Z danych MOT wynika, że w sierpniu Tatry odwiedziło około milion turystów. Blisko 170 tys. zwiedziło kopalnię soli w Wieliczce, czyli turystów było tu o 100 proc. więcej niż w ubiegłym roku o tej porze. Ze spływu przełomem Dunajca w sierpniu skorzystało pond 109 tys. gości, czyli o 50 proc. więcej niż w analogicznym okresie ubiegłego roku.
Słoneczne weekendy we wrześniu i na początku października spowodowały, że branża turystyczna cały czas pracuje na wysokich obrotach. Szczególnie chętnie odwiedzane są regiony atrakcyjne przyrodniczo i krajobrazowo. Turyści chętnie obierają za cel swoich wyjazdów parki narodowe jak Tatrzański, Pieniński, Gorczański i Babiogórski.
Wraz z czwartą falą pandemii hotelarze i operatorzy turystyczni zaczęli obawiać się powrotu lockdownu.
"Jeżeli chodzi o południową Małopolskę, to branża turystyczna najbardziej obawia się powtórki lockdownu jeżeli chodzi o sezon zimowy, czyli zamknięcia stoków narciarskich.

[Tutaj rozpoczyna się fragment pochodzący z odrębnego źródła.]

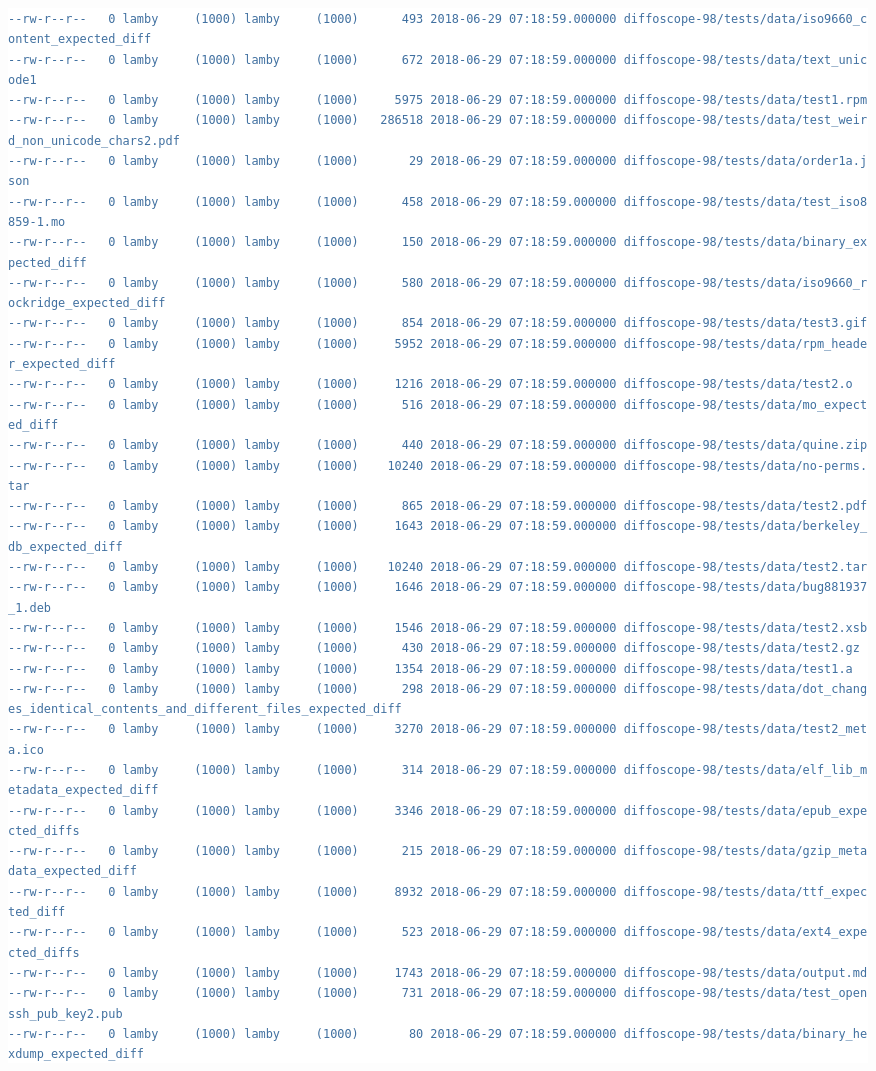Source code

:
 ```diff
--rw-r--r--   0 lamby     (1000) lamby     (1000)      493 2018-06-29 07:18:59.000000 diffoscope-98/tests/data/iso9660_content_expected_diff
--rw-r--r--   0 lamby     (1000) lamby     (1000)      672 2018-06-29 07:18:59.000000 diffoscope-98/tests/data/text_unicode1
--rw-r--r--   0 lamby     (1000) lamby     (1000)     5975 2018-06-29 07:18:59.000000 diffoscope-98/tests/data/test1.rpm
--rw-r--r--   0 lamby     (1000) lamby     (1000)   286518 2018-06-29 07:18:59.000000 diffoscope-98/tests/data/test_weird_non_unicode_chars2.pdf
--rw-r--r--   0 lamby     (1000) lamby     (1000)       29 2018-06-29 07:18:59.000000 diffoscope-98/tests/data/order1a.json
--rw-r--r--   0 lamby     (1000) lamby     (1000)      458 2018-06-29 07:18:59.000000 diffoscope-98/tests/data/test_iso8859-1.mo
--rw-r--r--   0 lamby     (1000) lamby     (1000)      150 2018-06-29 07:18:59.000000 diffoscope-98/tests/data/binary_expected_diff
--rw-r--r--   0 lamby     (1000) lamby     (1000)      580 2018-06-29 07:18:59.000000 diffoscope-98/tests/data/iso9660_rockridge_expected_diff
--rw-r--r--   0 lamby     (1000) lamby     (1000)      854 2018-06-29 07:18:59.000000 diffoscope-98/tests/data/test3.gif
--rw-r--r--   0 lamby     (1000) lamby     (1000)     5952 2018-06-29 07:18:59.000000 diffoscope-98/tests/data/rpm_header_expected_diff
--rw-r--r--   0 lamby     (1000) lamby     (1000)     1216 2018-06-29 07:18:59.000000 diffoscope-98/tests/data/test2.o
--rw-r--r--   0 lamby     (1000) lamby     (1000)      516 2018-06-29 07:18:59.000000 diffoscope-98/tests/data/mo_expected_diff
--rw-r--r--   0 lamby     (1000) lamby     (1000)      440 2018-06-29 07:18:59.000000 diffoscope-98/tests/data/quine.zip
--rw-r--r--   0 lamby     (1000) lamby     (1000)    10240 2018-06-29 07:18:59.000000 diffoscope-98/tests/data/no-perms.tar
--rw-r--r--   0 lamby     (1000) lamby     (1000)      865 2018-06-29 07:18:59.000000 diffoscope-98/tests/data/test2.pdf
--rw-r--r--   0 lamby     (1000) lamby     (1000)     1643 2018-06-29 07:18:59.000000 diffoscope-98/tests/data/berkeley_db_expected_diff
--rw-r--r--   0 lamby     (1000) lamby     (1000)    10240 2018-06-29 07:18:59.000000 diffoscope-98/tests/data/test2.tar
--rw-r--r--   0 lamby     (1000) lamby     (1000)     1646 2018-06-29 07:18:59.000000 diffoscope-98/tests/data/bug881937_1.deb
--rw-r--r--   0 lamby     (1000) lamby     (1000)     1546 2018-06-29 07:18:59.000000 diffoscope-98/tests/data/test2.xsb
--rw-r--r--   0 lamby     (1000) lamby     (1000)      430 2018-06-29 07:18:59.000000 diffoscope-98/tests/data/test2.gz
--rw-r--r--   0 lamby     (1000) lamby     (1000)     1354 2018-06-29 07:18:59.000000 diffoscope-98/tests/data/test1.a
--rw-r--r--   0 lamby     (1000) lamby     (1000)      298 2018-06-29 07:18:59.000000 diffoscope-98/tests/data/dot_changes_identical_contents_and_different_files_expected_diff
--rw-r--r--   0 lamby     (1000) lamby     (1000)     3270 2018-06-29 07:18:59.000000 diffoscope-98/tests/data/test2_meta.ico
--rw-r--r--   0 lamby     (1000) lamby     (1000)      314 2018-06-29 07:18:59.000000 diffoscope-98/tests/data/elf_lib_metadata_expected_diff
--rw-r--r--   0 lamby     (1000) lamby     (1000)     3346 2018-06-29 07:18:59.000000 diffoscope-98/tests/data/epub_expected_diffs
--rw-r--r--   0 lamby     (1000) lamby     (1000)      215 2018-06-29 07:18:59.000000 diffoscope-98/tests/data/gzip_metadata_expected_diff
--rw-r--r--   0 lamby     (1000) lamby     (1000)     8932 2018-06-29 07:18:59.000000 diffoscope-98/tests/data/ttf_expected_diff
--rw-r--r--   0 lamby     (1000) lamby     (1000)      523 2018-06-29 07:18:59.000000 diffoscope-98/tests/data/ext4_expected_diffs
--rw-r--r--   0 lamby     (1000) lamby     (1000)     1743 2018-06-29 07:18:59.000000 diffoscope-98/tests/data/output.md
--rw-r--r--   0 lamby     (1000) lamby     (1000)      731 2018-06-29 07:18:59.000000 diffoscope-98/tests/data/test_openssh_pub_key2.pub
--rw-r--r--   0 lamby     (1000) lamby     (1000)       80 2018-06-29 07:18:59.000000 diffoscope-98/tests/data/binary_hexdump_expected_diff
```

Nikt jeszcze w takich kategoriach nie myśli, że taka rzecz jest możliwa i nikt sobie nie wyobraża, żeby stoki narciarskie zostały zamknięte ponownie" – powiedział PAP Biedroń.
Karol Wagner z Tatrzańskiej Izby Gospodarczej nie zakłada kolejnego całkowitego lockdownu, ale nie wyklucza punktowych zamknięć niektórych usług.